# Record set

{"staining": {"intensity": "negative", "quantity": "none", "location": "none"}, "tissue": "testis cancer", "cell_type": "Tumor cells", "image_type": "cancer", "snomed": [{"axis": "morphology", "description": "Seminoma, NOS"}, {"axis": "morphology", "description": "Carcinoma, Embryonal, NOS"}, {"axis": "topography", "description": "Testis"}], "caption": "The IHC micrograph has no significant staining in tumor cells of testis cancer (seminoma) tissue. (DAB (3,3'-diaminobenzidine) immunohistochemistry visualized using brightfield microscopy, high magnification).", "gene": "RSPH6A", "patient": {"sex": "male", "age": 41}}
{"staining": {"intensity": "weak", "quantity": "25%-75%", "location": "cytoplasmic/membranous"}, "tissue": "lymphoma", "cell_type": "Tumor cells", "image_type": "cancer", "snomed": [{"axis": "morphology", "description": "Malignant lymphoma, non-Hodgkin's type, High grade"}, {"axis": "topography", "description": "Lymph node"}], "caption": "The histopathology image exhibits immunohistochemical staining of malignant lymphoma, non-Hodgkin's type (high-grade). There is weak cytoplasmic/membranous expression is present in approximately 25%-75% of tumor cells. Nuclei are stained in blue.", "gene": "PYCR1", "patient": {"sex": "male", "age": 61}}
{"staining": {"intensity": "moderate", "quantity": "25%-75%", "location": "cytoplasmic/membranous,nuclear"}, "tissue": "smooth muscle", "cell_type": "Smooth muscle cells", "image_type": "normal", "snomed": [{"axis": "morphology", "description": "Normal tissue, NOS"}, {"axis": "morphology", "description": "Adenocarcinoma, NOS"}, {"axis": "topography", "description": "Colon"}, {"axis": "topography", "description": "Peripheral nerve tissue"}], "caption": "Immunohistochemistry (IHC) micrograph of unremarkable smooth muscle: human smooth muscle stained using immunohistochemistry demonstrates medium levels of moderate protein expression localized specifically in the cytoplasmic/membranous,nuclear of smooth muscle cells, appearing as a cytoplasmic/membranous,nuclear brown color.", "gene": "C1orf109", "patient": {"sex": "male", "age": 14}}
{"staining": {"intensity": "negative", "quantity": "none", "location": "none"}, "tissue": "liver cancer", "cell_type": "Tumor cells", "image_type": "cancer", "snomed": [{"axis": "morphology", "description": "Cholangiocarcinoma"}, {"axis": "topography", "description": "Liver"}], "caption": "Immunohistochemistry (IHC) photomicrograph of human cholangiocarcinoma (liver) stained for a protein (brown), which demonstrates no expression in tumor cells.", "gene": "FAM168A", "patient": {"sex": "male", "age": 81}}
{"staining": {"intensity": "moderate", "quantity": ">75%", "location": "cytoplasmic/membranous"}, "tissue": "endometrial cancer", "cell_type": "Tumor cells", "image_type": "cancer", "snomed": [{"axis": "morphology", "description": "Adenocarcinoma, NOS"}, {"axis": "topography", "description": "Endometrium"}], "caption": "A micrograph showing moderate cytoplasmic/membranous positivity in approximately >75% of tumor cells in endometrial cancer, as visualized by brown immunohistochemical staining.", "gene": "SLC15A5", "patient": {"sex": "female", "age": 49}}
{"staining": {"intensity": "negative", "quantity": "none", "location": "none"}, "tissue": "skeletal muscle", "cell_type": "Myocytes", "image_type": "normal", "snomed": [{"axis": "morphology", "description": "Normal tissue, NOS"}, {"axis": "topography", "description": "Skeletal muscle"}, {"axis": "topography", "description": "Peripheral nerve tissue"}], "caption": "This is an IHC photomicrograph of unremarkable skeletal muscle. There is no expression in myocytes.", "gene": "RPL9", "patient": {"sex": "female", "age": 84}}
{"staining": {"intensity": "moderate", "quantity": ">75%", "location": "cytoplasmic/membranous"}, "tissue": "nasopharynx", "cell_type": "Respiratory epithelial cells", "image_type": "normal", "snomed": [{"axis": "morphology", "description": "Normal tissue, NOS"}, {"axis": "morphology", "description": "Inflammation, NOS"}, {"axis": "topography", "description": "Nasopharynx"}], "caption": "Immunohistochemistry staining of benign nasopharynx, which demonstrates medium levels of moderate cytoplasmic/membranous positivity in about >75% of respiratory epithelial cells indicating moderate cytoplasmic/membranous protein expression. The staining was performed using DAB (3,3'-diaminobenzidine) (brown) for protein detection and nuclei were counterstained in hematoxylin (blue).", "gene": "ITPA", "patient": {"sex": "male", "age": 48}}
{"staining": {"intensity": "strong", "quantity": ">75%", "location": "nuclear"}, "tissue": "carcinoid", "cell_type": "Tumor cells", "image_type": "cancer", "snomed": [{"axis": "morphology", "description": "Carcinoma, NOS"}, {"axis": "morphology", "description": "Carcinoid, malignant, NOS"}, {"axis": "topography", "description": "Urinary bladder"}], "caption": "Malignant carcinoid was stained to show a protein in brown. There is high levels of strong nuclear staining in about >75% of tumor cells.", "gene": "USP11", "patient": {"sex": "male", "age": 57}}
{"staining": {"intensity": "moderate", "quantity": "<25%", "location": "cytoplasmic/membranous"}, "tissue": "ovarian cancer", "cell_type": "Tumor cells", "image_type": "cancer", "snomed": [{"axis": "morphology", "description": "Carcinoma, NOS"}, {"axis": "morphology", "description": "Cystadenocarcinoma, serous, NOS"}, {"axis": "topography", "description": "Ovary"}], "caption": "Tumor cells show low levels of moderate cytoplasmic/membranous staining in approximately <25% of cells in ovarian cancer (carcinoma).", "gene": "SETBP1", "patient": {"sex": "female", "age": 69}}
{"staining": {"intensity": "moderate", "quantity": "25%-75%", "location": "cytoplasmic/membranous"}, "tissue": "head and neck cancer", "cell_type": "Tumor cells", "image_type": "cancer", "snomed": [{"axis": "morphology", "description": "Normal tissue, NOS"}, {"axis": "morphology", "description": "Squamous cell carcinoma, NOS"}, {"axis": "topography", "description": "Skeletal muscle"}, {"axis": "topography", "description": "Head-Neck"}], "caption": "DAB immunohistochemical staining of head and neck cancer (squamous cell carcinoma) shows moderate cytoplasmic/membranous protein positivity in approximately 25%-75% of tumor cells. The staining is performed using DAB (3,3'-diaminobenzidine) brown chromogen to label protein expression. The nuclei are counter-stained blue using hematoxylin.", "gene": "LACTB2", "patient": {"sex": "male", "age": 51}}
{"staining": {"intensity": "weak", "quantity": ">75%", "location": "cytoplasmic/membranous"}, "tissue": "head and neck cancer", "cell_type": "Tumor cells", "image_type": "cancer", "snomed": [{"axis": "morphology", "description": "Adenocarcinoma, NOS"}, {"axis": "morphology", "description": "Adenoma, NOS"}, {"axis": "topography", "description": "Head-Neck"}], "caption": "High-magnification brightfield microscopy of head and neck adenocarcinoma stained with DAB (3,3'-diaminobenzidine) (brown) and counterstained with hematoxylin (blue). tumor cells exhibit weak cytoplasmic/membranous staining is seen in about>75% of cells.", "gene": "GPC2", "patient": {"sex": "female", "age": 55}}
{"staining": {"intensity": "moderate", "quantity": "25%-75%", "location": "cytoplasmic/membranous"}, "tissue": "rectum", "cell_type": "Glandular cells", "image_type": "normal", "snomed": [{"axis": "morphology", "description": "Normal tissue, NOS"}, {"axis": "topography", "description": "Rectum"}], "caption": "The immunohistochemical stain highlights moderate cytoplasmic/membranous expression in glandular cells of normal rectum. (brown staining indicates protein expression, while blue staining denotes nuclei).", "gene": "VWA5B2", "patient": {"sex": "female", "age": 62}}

# What is being asked
Transcribe the listing above in full, so that every line matches exactly.

# Task output
{"staining": {"intensity": "negative", "quantity": "none", "location": "none"}, "tissue": "testis cancer", "cell_type": "Tumor cells", "image_type": "cancer", "snomed": [{"axis": "morphology", "description": "Seminoma, NOS"}, {"axis": "morphology", "description": "Carcinoma, Embryonal, NOS"}, {"axis": "topography", "description": "Testis"}], "caption": "The IHC micrograph has no significant staining in tumor cells of testis cancer (seminoma) tissue. (DAB (3,3'-diaminobenzidine) immunohistochemistry visualized using brightfield microscopy, high magnification).", "gene": "RSPH6A", "patient": {"sex": "male", "age": 41}}
{"staining": {"intensity": "weak", "quantity": "25%-75%", "location": "cytoplasmic/membranous"}, "tissue": "lymphoma", "cell_type": "Tumor cells", "image_type": "cancer", "snomed": [{"axis": "morphology", "description": "Malignant lymphoma, non-Hodgkin's type, High grade"}, {"axis": "topography", "description": "Lymph node"}], "caption": "The histopathology image exhibits immunohistochemical staining of malignant lymphoma, non-Hodgkin's type (high-grade). There is weak cytoplasmic/membranous expression is present in approximately 25%-75% of tumor cells. Nuclei are stained in blue.", "gene": "PYCR1", "patient": {"sex": "male", "age": 61}}
{"staining": {"intensity": "moderate", "quantity": "25%-75%", "location": "cytoplasmic/membranous,nuclear"}, "tissue": "smooth muscle", "cell_type": "Smooth muscle cells", "image_type": "normal", "snomed": [{"axis": "morphology", "description": "Normal tissue, NOS"}, {"axis": "morphology", "description": "Adenocarcinoma, NOS"}, {"axis": "topography", "description": "Colon"}, {"axis": "topography", "description": "Peripheral nerve tissue"}], "caption": "Immunohistochemistry (IHC) micrograph of unremarkable smooth muscle: human smooth muscle stained using immunohistochemistry demonstrates medium levels of moderate protein expression localized specifically in the cytoplasmic/membranous,nuclear of smooth muscle cells, appearing as a cytoplasmic/membranous,nuclear brown color.", "gene": "C1orf109", "patient": {"sex": "male", "age": 14}}
{"staining": {"intensity": "negative", "quantity": "none", "location": "none"}, "tissue": "liver cancer", "cell_type": "Tumor cells", "image_type": "cancer", "snomed": [{"axis": "morphology", "description": "Cholangiocarcinoma"}, {"axis": "topography", "description": "Liver"}], "caption": "Immunohistochemistry (IHC) photomicrograph of human cholangiocarcinoma (liver) stained for a protein (brown), which demonstrates no expression in tumor cells.", "gene": "FAM168A", "patient": {"sex": "male", "age": 81}}
{"staining": {"intensity": "moderate", "quantity": ">75%", "location": "cytoplasmic/membranous"}, "tissue": "endometrial cancer", "cell_type": "Tumor cells", "image_type": "cancer", "snomed": [{"axis": "morphology", "description": "Adenocarcinoma, NOS"}, {"axis": "topography", "description": "Endometrium"}], "caption": "A micrograph showing moderate cytoplasmic/membranous positivity in approximately >75% of tumor cells in endometrial cancer, as visualized by brown immunohistochemical staining.", "gene": "SLC15A5", "patient": {"sex": "female", "age": 49}}
{"staining": {"intensity": "negative", "quantity": "none", "location": "none"}, "tissue": "skeletal muscle", "cell_type": "Myocytes", "image_type": "normal", "snomed": [{"axis": "morphology", "description": "Normal tissue, NOS"}, {"axis": "topography", "description": "Skeletal muscle"}, {"axis": "topography", "description": "Peripheral nerve tissue"}], "caption": "This is an IHC photomicrograph of unremarkable skeletal muscle. There is no expression in myocytes.", "gene": "RPL9", "patient": {"sex": "female", "age": 84}}
{"staining": {"intensity": "moderate", "quantity": ">75%", "location": "cytoplasmic/membranous"}, "tissue": "nasopharynx", "cell_type": "Respiratory epithelial cells", "image_type": "normal", "snomed": [{"axis": "morphology", "description": "Normal tissue, NOS"}, {"axis": "morphology", "description": "Inflammation, NOS"}, {"axis": "topography", "description": "Nasopharynx"}], "caption": "Immunohistochemistry staining of benign nasopharynx, which demonstrates medium levels of moderate cytoplasmic/membranous positivity in about >75% of respiratory epithelial cells indicating moderate cytoplasmic/membranous protein expression. The staining was performed using DAB (3,3'-diaminobenzidine) (brown) for protein detection and nuclei were counterstained in hematoxylin (blue).", "gene": "ITPA", "patient": {"sex": "male", "age": 48}}
{"staining": {"intensity": "strong", "quantity": ">75%", "location": "nuclear"}, "tissue": "carcinoid", "cell_type": "Tumor cells", "image_type": "cancer", "snomed": [{"axis": "morphology", "description": "Carcinoma, NOS"}, {"axis": "morphology", "description": "Carcinoid, malignant, NOS"}, {"axis": "topography", "description": "Urinary bladder"}], "caption": "Malignant carcinoid was stained to show a protein in brown. There is high levels of strong nuclear staining in about >75% of tumor cells.", "gene": "USP11", "patient": {"sex": "male", "age": 57}}
{"staining": {"intensity": "moderate", "quantity": "<25%", "location": "cytoplasmic/membranous"}, "tissue": "ovarian cancer", "cell_type": "Tumor cells", "image_type": "cancer", "snomed": [{"axis": "morphology", "description": "Carcinoma, NOS"}, {"axis": "morphology", "description": "Cystadenocarcinoma, serous, NOS"}, {"axis": "topography", "description": "Ovary"}], "caption": "Tumor cells show low levels of moderate cytoplasmic/membranous staining in approximately <25% of cells in ovarian cancer (carcinoma).", "gene": "SETBP1", "patient": {"sex": "female", "age": 69}}
{"staining": {"intensity": "moderate", "quantity": "25%-75%", "location": "cytoplasmic/membranous"}, "tissue": "head and neck cancer", "cell_type": "Tumor cells", "image_type": "cancer", "snomed": [{"axis": "morphology", "description": "Normal tissue, NOS"}, {"axis": "morphology", "description": "Squamous cell carcinoma, NOS"}, {"axis": "topography", "description": "Skeletal muscle"}, {"axis": "topography", "description": "Head-Neck"}], "caption": "DAB immunohistochemical staining of head and neck cancer (squamous cell carcinoma) shows moderate cytoplasmic/membranous protein positivity in approximately 25%-75% of tumor cells. The staining is performed using DAB (3,3'-diaminobenzidine) brown chromogen to label protein expression. The nuclei are counter-stained blue using hematoxylin.", "gene": "LACTB2", "patient": {"sex": "male", "age": 51}}
{"staining": {"intensity": "weak", "quantity": ">75%", "location": "cytoplasmic/membranous"}, "tissue": "head and neck cancer", "cell_type": "Tumor cells", "image_type": "cancer", "snomed": [{"axis": "morphology", "description": "Adenocarcinoma, NOS"}, {"axis": "morphology", "description": "Adenoma, NOS"}, {"axis": "topography", "description": "Head-Neck"}], "caption": "High-magnification brightfield microscopy of head and neck adenocarcinoma stained with DAB (3,3'-diaminobenzidine) (brown) and counterstained with hematoxylin (blue). tumor cells exhibit weak cytoplasmic/membranous staining is seen in about>75% of cells.", "gene": "GPC2", "patient": {"sex": "female", "age": 55}}
{"staining": {"intensity": "moderate", "quantity": "25%-75%", "location": "cytoplasmic/membranous"}, "tissue": "rectum", "cell_type": "Glandular cells", "image_type": "normal", "snomed": [{"axis": "morphology", "description": "Normal tissue, NOS"}, {"axis": "topography", "description": "Rectum"}], "caption": "The immunohistochemical stain highlights moderate cytoplasmic/membranous expression in glandular cells of normal rectum. (brown staining indicates protein expression, while blue staining denotes nuclei).", "gene": "VWA5B2", "patient": {"sex": "female", "age": 62}}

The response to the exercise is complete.